BlackBerry 950 (introduced as Inter@ctive Pager 950, development name "Leapfrog", also rebranded by AOL as AOL Mobile Communicator) was a two-way pager introduced in 1998 by Canadian technology company Research in Motion. There were two editions, the Exchange Edition and the Internet Edition, both identical in hardware and differing only in the provided software; the Exchange Edition could connect to corporate email mailboxes running on Microsoft Exchange, while the Internet Edition could access general internet mailboxes only.

BlackBerry 850 was a different version of this pager, released at later time, which, instead of 900 MHz modem, had an 800 MHz modem that allowed connectivity with the DataTAC network.

==Specifications==
- Intel 80386EX microprocessor
- 4 MB flash memory
- 512 KB SRAM
- 132 x 65 pixel monochrome LCD screen with backlight that could display 6 or 8 lines of text
- one AA battery for power that lasted two weeks.
The pager would beep and vibrate to warn if the battery polarization was reversed when inserted the wrong way.
- 134 g (without plastic holster) or 161 g (with plastic holster) weight
- 900 MHz wireless modem for Mobitex network access
- QWERTY keyboard and trackwheel

==RIM OS==

RIM OS, the operating system designed for those devices, was a cooperative multitasking system with message passing infrastructure that depended on the applications to use message loop for processing events from the user interface, in a fashion similar to that of Microsoft Windows.
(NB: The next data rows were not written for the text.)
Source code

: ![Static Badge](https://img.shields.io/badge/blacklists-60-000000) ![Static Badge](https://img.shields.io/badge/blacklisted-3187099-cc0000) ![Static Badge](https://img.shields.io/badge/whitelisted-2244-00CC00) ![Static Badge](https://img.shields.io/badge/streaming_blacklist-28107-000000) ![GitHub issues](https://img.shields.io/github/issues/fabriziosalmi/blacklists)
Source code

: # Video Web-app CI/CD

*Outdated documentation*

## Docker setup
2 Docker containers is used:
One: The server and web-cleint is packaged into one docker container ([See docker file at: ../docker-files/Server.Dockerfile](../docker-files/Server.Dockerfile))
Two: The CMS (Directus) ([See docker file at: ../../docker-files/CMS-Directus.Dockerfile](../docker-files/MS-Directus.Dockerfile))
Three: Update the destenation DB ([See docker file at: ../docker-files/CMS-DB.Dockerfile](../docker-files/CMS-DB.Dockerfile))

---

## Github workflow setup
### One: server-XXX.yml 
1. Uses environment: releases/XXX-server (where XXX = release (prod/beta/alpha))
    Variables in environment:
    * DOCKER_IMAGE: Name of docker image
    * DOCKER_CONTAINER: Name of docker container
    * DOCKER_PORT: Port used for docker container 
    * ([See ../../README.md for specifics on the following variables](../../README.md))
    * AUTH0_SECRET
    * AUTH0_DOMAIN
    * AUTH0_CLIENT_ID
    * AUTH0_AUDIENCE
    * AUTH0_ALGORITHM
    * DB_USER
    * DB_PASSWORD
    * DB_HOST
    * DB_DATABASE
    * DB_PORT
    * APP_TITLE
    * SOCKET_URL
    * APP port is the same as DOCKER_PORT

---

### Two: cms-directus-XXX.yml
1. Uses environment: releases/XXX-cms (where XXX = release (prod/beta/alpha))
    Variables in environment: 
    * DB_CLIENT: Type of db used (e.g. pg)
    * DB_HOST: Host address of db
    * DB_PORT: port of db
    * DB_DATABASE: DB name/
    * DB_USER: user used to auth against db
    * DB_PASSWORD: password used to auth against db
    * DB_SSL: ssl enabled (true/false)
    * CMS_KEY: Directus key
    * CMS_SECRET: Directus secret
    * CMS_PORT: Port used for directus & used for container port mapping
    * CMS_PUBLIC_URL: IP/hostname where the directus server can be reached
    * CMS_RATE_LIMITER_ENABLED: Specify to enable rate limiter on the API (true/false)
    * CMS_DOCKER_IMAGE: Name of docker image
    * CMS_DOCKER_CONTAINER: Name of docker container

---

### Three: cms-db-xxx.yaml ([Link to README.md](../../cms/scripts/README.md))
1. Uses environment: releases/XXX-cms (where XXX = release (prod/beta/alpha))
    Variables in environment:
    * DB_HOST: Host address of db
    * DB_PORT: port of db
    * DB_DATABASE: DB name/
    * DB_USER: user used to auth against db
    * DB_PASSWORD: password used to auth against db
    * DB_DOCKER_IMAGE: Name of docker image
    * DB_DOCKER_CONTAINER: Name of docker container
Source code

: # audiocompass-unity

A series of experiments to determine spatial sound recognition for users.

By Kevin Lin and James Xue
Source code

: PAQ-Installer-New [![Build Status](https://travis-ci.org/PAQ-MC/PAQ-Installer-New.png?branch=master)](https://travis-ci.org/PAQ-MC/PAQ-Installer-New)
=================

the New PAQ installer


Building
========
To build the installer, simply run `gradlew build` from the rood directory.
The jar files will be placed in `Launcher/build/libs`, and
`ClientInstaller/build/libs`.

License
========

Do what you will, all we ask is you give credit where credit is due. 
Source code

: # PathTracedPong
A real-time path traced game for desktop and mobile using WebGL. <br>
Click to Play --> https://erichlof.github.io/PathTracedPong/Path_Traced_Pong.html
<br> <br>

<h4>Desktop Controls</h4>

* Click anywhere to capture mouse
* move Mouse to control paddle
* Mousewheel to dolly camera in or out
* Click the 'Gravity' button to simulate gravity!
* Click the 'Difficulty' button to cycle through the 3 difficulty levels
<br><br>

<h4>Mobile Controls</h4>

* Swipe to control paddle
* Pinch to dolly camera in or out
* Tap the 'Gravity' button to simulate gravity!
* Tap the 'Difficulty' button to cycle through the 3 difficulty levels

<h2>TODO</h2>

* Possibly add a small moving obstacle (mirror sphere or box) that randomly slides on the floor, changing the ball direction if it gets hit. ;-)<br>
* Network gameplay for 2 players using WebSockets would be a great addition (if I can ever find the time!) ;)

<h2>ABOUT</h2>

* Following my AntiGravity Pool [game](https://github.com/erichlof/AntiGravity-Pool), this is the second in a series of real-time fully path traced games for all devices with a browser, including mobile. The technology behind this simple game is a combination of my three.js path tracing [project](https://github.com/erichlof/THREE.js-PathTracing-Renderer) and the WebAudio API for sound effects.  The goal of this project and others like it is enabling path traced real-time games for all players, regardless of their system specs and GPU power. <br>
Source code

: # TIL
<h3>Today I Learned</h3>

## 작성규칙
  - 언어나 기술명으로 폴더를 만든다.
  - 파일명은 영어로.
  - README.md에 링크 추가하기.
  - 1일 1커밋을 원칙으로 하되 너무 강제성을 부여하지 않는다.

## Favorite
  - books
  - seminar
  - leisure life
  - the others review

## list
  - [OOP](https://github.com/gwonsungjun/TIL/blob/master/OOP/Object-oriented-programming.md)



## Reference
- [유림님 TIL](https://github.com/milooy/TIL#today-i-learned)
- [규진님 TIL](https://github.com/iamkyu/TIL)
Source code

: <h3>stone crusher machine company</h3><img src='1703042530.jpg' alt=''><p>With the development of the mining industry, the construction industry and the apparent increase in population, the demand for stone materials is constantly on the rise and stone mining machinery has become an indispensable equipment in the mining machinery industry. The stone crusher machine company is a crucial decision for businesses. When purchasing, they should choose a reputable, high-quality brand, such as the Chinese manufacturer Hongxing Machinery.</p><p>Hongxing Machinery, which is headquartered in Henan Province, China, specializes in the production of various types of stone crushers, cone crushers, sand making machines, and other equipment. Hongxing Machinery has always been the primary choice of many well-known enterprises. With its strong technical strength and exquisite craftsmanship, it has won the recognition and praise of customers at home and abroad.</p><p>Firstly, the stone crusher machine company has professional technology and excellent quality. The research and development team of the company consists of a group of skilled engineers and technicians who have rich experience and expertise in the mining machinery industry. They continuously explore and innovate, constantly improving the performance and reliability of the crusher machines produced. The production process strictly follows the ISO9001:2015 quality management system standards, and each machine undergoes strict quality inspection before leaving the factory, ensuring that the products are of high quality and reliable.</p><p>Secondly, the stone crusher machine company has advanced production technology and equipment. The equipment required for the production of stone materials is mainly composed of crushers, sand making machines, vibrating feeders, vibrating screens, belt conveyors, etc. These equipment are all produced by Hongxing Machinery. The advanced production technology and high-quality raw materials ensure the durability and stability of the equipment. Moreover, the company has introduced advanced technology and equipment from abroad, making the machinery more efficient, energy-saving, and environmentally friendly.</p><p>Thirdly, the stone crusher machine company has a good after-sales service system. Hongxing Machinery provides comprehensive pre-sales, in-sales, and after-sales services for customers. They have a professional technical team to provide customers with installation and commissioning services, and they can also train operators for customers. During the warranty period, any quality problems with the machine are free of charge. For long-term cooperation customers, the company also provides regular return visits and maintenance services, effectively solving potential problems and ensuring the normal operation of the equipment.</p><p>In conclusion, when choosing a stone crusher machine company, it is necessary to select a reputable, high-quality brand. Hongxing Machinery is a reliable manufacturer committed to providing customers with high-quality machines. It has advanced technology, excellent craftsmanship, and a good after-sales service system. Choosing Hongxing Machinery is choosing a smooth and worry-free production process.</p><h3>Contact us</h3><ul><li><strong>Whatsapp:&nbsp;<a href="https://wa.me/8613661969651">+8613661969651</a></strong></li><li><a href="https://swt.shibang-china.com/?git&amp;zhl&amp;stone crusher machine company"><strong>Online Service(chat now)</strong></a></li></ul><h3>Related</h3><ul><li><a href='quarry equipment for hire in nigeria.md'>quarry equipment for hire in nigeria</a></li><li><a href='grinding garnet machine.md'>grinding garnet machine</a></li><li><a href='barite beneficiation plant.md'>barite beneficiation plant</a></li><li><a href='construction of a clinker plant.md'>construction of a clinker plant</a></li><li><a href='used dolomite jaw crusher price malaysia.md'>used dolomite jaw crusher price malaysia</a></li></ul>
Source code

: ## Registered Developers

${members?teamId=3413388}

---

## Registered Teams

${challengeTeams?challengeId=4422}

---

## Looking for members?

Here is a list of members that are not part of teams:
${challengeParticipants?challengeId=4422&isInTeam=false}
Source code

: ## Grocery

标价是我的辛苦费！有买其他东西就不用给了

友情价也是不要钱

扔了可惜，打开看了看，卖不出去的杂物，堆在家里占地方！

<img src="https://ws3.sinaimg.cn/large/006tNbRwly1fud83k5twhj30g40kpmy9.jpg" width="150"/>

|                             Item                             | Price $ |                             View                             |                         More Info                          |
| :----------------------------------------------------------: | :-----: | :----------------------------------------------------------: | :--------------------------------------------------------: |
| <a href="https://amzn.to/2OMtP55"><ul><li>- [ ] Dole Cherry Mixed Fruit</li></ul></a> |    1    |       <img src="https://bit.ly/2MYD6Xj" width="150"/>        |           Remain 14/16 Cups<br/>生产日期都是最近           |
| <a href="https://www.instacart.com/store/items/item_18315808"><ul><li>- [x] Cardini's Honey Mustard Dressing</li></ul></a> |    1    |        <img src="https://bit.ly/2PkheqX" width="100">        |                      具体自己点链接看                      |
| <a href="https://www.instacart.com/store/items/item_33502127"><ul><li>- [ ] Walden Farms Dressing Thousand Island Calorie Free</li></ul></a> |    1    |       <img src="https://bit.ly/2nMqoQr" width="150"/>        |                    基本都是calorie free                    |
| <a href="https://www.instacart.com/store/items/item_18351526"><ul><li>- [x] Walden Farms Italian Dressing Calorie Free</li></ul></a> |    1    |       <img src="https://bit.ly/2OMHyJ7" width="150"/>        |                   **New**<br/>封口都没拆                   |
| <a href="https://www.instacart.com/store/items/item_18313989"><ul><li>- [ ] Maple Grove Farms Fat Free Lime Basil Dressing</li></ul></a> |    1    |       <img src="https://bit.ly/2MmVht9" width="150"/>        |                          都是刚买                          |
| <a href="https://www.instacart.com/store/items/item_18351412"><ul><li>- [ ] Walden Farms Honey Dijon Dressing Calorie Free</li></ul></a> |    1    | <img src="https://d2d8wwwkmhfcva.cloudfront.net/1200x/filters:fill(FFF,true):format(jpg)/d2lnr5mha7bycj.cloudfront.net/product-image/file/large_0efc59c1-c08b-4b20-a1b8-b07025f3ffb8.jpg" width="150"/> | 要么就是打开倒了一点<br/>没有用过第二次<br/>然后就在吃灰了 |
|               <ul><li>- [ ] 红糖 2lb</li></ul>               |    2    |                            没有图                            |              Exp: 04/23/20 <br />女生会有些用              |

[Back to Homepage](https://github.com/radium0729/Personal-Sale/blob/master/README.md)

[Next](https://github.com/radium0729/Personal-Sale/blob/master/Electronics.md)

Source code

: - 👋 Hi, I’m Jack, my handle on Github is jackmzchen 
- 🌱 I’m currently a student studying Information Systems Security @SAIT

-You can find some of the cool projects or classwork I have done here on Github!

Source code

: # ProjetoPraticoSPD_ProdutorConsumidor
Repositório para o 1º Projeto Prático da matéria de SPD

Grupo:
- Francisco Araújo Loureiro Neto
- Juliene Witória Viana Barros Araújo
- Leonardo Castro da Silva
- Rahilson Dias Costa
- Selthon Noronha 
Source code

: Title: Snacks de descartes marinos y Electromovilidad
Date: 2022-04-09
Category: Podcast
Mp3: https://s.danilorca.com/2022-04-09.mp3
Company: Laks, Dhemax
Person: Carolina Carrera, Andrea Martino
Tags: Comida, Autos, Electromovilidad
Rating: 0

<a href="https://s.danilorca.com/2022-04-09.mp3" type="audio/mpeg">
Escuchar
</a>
RIM OS used memory protection provided by the MMU of the 80386EX. Applications were written in C++ and compiled into files that followed the PE file format originally used on Microsoft Windows, which itself was based on Common Object File Format that first appeared on Unix. Those files, that were given the .dll extension, could be inspected with tools that were meant for handling Microsoft Windows executables. Applications, upon being sideloaded with BlackBerry Desktop Manager, would be stripped of all the unnecessary data that was included in the .dll files, and would be linked with the rest of the code on the device allowing them execute in place from the flash memory. The operating system was aware of the layout of the memory, and preserved the names of the files from which applications were loaded, allowing their removal and updating.

RIM, like Palm, would provide strategies to the developers of the applications that would help conserve the scarce resources of the device.